REQUIREMENT
Pick out every line in the records below that contains the string "Injection" with matching capitalization, and copy each of those lines.

ENTRIES SHOWN
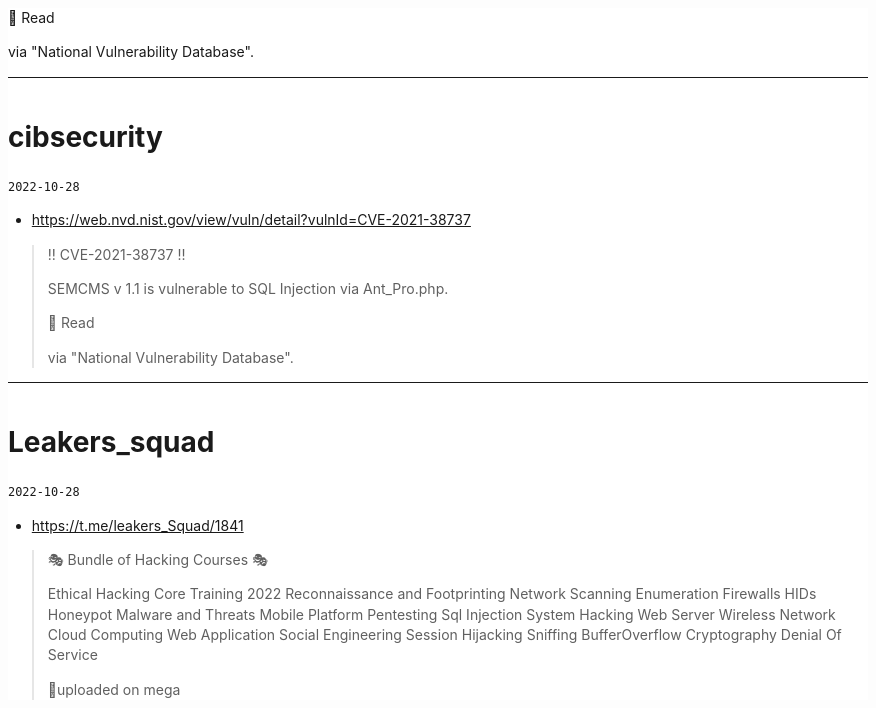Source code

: 📖 Read

via &quot;National Vulnerability Database&quot;.
</blockquote>

---

# cibsecurity
`2022-10-28`

* https://web.nvd.nist.gov/view/vuln/detail?vulnId=CVE-2021-38737

<blockquote>
‼ CVE-2021-38737 ‼

SEMCMS v 1.1 is vulnerable to SQL Injection via Ant_Pro.php.

📖 Read

via &quot;National Vulnerability Database&quot;.
</blockquote>

---

# Leakers_squad
`2022-10-28`

* https://t.me/leakers_Squad/1841

<blockquote>
🎭 Bundle of Hacking Courses 🎭

Ethical Hacking Core Training 2022
Reconnaissance and Footprinting
Network Scanning
Enumeration
Firewalls HIDs Honeypot
Malware and Threats
Mobile Platform
Pentesting
Sql Injection
System Hacking
Web Server
Wireless Network
Cloud Computing
Web Application
Social Engineering
Session Hijacking
Sniffing
BufferOverflow
Cryptography
Denial Of Service

🔘uploaded on mega
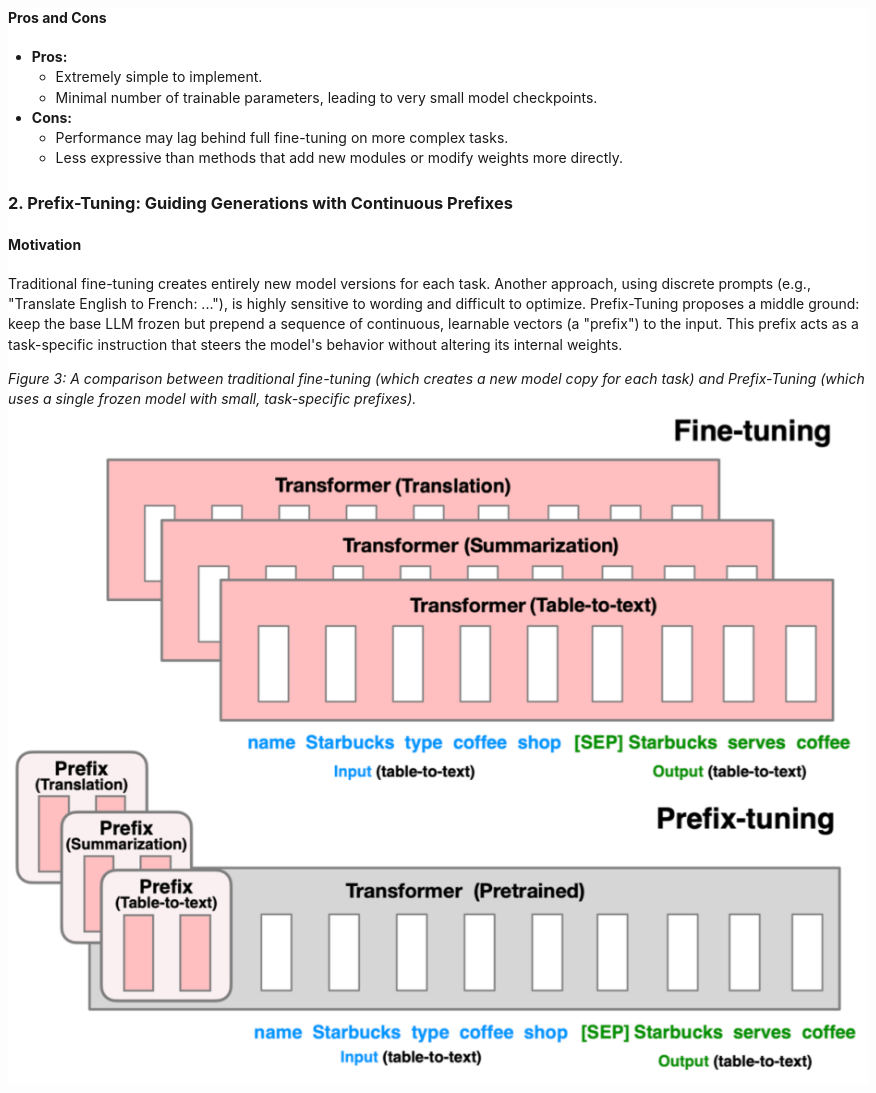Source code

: #### Pros and Cons

*   **Pros:**
    *   Extremely simple to implement.
    *   Minimal number of trainable parameters, leading to very small model checkpoints.
*   **Cons:**
    *   Performance may lag behind full fine-tuning on more complex tasks.
    *   Less expressive than methods that add new modules or modify weights more directly.

### 2. Prefix-Tuning: Guiding Generations with Continuous Prefixes

#### Motivation

Traditional fine-tuning creates entirely new model versions for each task. Another approach, using discrete prompts (e.g., "Translate English to French: ..."), is highly sensitive to wording and difficult to optimize. Prefix-Tuning proposes a middle ground: keep the base LLM frozen but prepend a sequence of continuous, learnable vectors (a "prefix") to the input. This prefix acts as a task-specific instruction that steers the model's behavior without altering its internal weights.

*Figure 3: A comparison between traditional fine-tuning (which creates a new model copy for each task) and Prefix-Tuning (which uses a single frozen model with small, task-specific prefixes).*
![](image/image_MvDVFdIXHx.png)
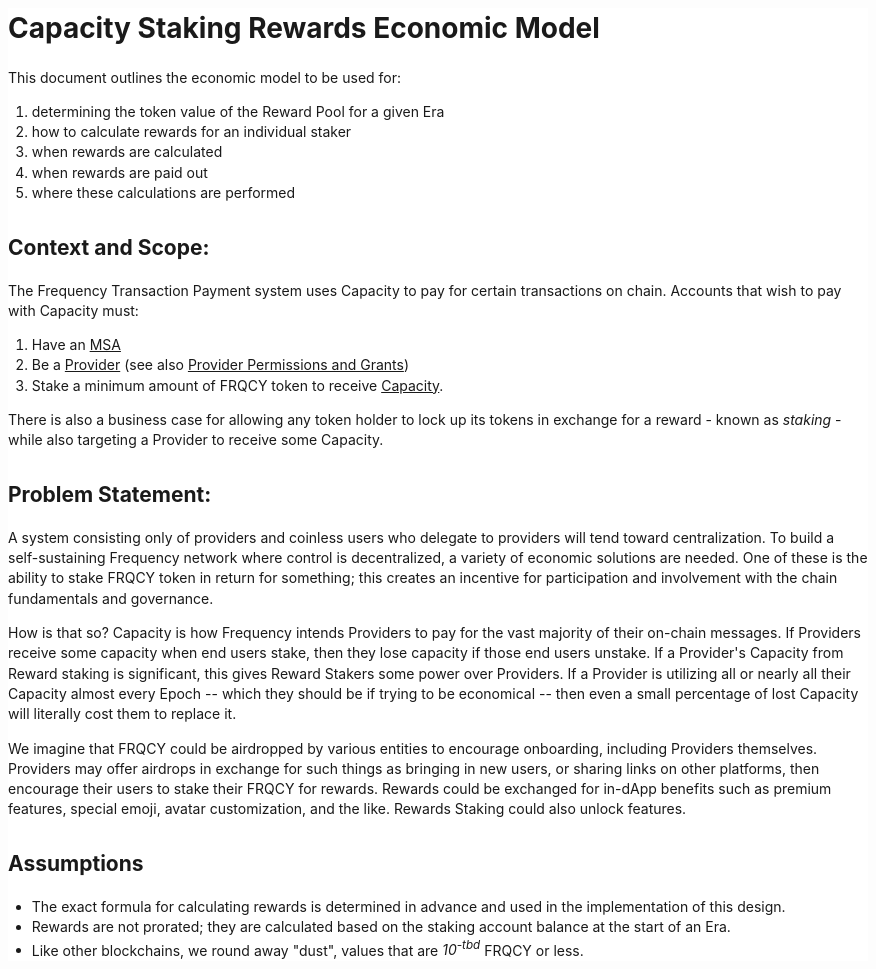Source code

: # Capacity Staking Rewards Economic Model

This document outlines the economic model to be used for:
1. determining the token value of the Reward Pool for a given Era
2. how to calculate rewards for an individual staker
3. when rewards are calculated
4. when rewards are paid out
5. where these calculations are performed

## Context and Scope:
The Frequency Transaction Payment system uses Capacity to pay for certain transactions on chain.  Accounts that wish to pay with Capacity must:
1. Have an [MSA](https://github.com/LibertyDSNP/frequency/blob/main/designdocs/accounts.md)
2. Be a [Provider](https://github.com/LibertyDSNP/frequency/blob/main/designdocs/provider_registration.md) (see also [Provider Permissions and Grants](https://github.com/LibertyDSNP/frequency/blob/main/designdocs/provider_permissions.md))
3. Stake a minimum amount of FRQCY token to receive [Capacity](https://github.com/LibertyDSNP/frequency/blob/main/designdocs/capacity.md).

There is also a business case for allowing any token holder to lock up its tokens in exchange for a reward - known as _staking_ - while also targeting a Provider to receive some Capacity.


## Problem Statement:
A system consisting only of providers and coinless users who delegate to providers will tend toward centralization.
To build a self-sustaining Frequency network where control is decentralized, a variety of economic solutions are needed.  One of these is the ability to stake FRQCY token in return for something; this creates an incentive for participation and involvement with the chain fundamentals and governance.

How is that so?  Capacity is how Frequency intends Providers to pay for the vast majority of their on-chain messages. If Providers receive some capacity when end users stake, then they lose capacity if those end users unstake. If a Provider's Capacity from Reward staking is significant, this gives Reward Stakers some power over Providers. If a Provider is utilizing all or nearly all their Capacity almost every Epoch -- which they should be if trying to be economical --  then even a small percentage of lost Capacity will literally cost them to replace it.

We imagine that FRQCY could be airdropped by various entities to encourage onboarding, including Providers themselves. Providers may offer airdrops in exchange for such things as bringing in new users, or sharing links on other platforms, then encourage their users to stake their FRQCY for rewards.  Rewards could be exchanged for in-dApp benefits such as premium features, special emoji, avatar customization, and the like.  Rewards Staking could also unlock features.

## Assumptions
* The exact formula for calculating rewards is determined in advance and used in the implementation of this design.
* Rewards are not prorated; they are calculated based on the staking account balance at the start of an Era.
* Like other blockchains, we round away "dust", values that are _10<sup>-tbd</sup>_ FRQCY or less.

RESPONSE
SEMCMS v 1.1 is vulnerable to SQL Injection via Ant_Pro.php.
Sql Injection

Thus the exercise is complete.